Lowell Sun editorial : Dracut’s penny-wise pound-foolish ways

Today’s Lowell Sun Editorial points out the schizophrenic voters in Dracut who voted against anyone opposing the override questions, but then voted against the questions themselves.
I agree with the point that the selectmen’s decision to split the question to two turned out to be the right one, as one question was fairly close to passing (a change of 71 out of 5000 voters would have done that), but the school question was doomed because of the decisions to give administrative raises just as the campaign had begun.
I understand recruiting and retention, and why those pay increases in the long run would keep us stable and probably save us money, but it was too easy a target for a questioning voter to sway his opinion.
As to the safety side, I did not hear one person out on the streets that day even mention that police report. To most people in Dracut it is forgotten and the Manager will deal with it.  But to the average taxpayer who has been living through this recession, it is still hard to give up any more money to government.  This vote would have supported very visible.. very concrete services.. and that swayed a lot of people, but not enough for this to succeed.
The Presidential election, I still propose, has sickened a lot of people with respect to politics.. and turned a lot more to no longer apathy but to disdain and disgust of politics and government.  I truly believe that had an impact here.
The Lowell Sun

True to form, Dracut voters rejected both the public-safety and school Proposition 2 1/2 overrides in Monday’s election, thus retaining its image as a town tight with a buck.

The two questions would have added $1.1 million spread around the community’s taxpayers, increasing the average annual residential tax bill by $106.

Actually, the public-safety override almost passed muster, failing by just 140 votes. It would have funded the hiring of six police officers and three firefighters. The school override for technology upgrades attracted far less support.

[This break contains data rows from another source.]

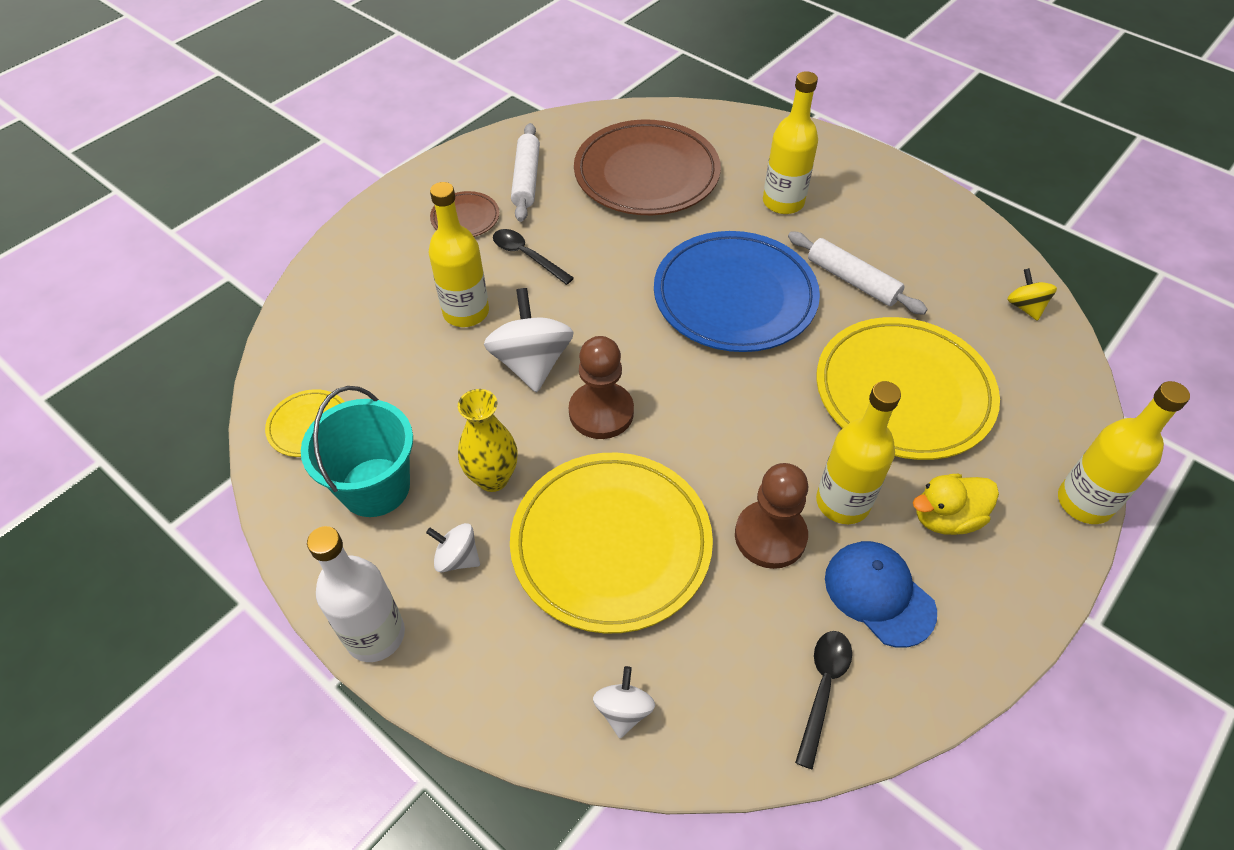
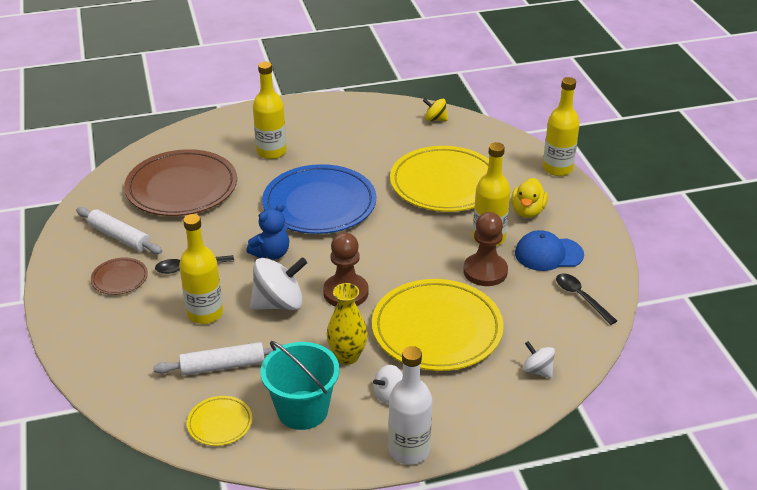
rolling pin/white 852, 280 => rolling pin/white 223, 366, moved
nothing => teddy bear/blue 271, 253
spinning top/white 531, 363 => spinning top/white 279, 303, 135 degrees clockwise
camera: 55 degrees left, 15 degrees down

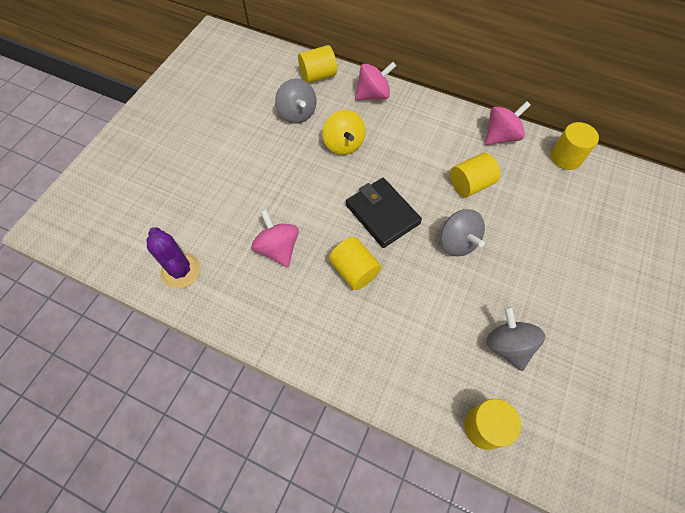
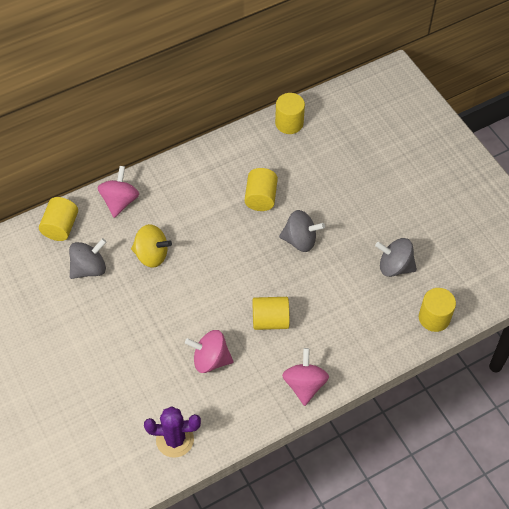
spinning top/grey 297, 114 => spinning top/grey 89, 268, 45 degrees counterclockwise
spinning top/pink 501, 136 => spinning top/pink 304, 385, moved
wallet/black 382, 214 => nothing
camera: 55 degrees left, 5 degrees down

In hindsight, the selectmen’s decision to split the funding requests into two questions seems vindicated by the results. Together, there’s no doubt they were doomed to fail miserably.

If residents needed further reason to refuse this added tax burden, developments that occurred leading up to the election certainly reinforced their resolve.

On the school side, it was the 8 percent raise given Superintendent Steven Stone and lesser amounts to his top administrators. On the public-safety side, it was the scathing audit of the Police Department, which identified the majority of its officers as having no faith in the chief or deputy chief.

And voters apparently had no problem splitting their allegiance when it came to choosing winners and losers. The two candidates who campaigned against the overrides, incumbent Selectman Cathy Richardson and School Committee challenger Tim Woods, were both soundly defeated.

Obviously, Richardson also was saddled with those animal-cruelty allegations and the resulting August trial date, which more than likely sealed her fate.So now, top town officials must regroup and fashion municipal and school budgets without those override funds.

That will entail sacrifices that the majority of residents are apparently willing to make. Remember, that damning police audit also indicated that to meet the national average of police to residents, Dracut would need to hire an additional 19 officers — not just the six it sought.

So short of some basic reorganization of both Police and Fire departments, no more than three cruisers will be patrolling the town at any one time, and fire engines will often be deployed with just two firefighters.

And the school system, already near the bottom in the state for what it spends on its students, will spur more parents to send their children to private, parochial or charter schools.

That’s one way to consolidate school spending.

But it’s no way to run a municipal government.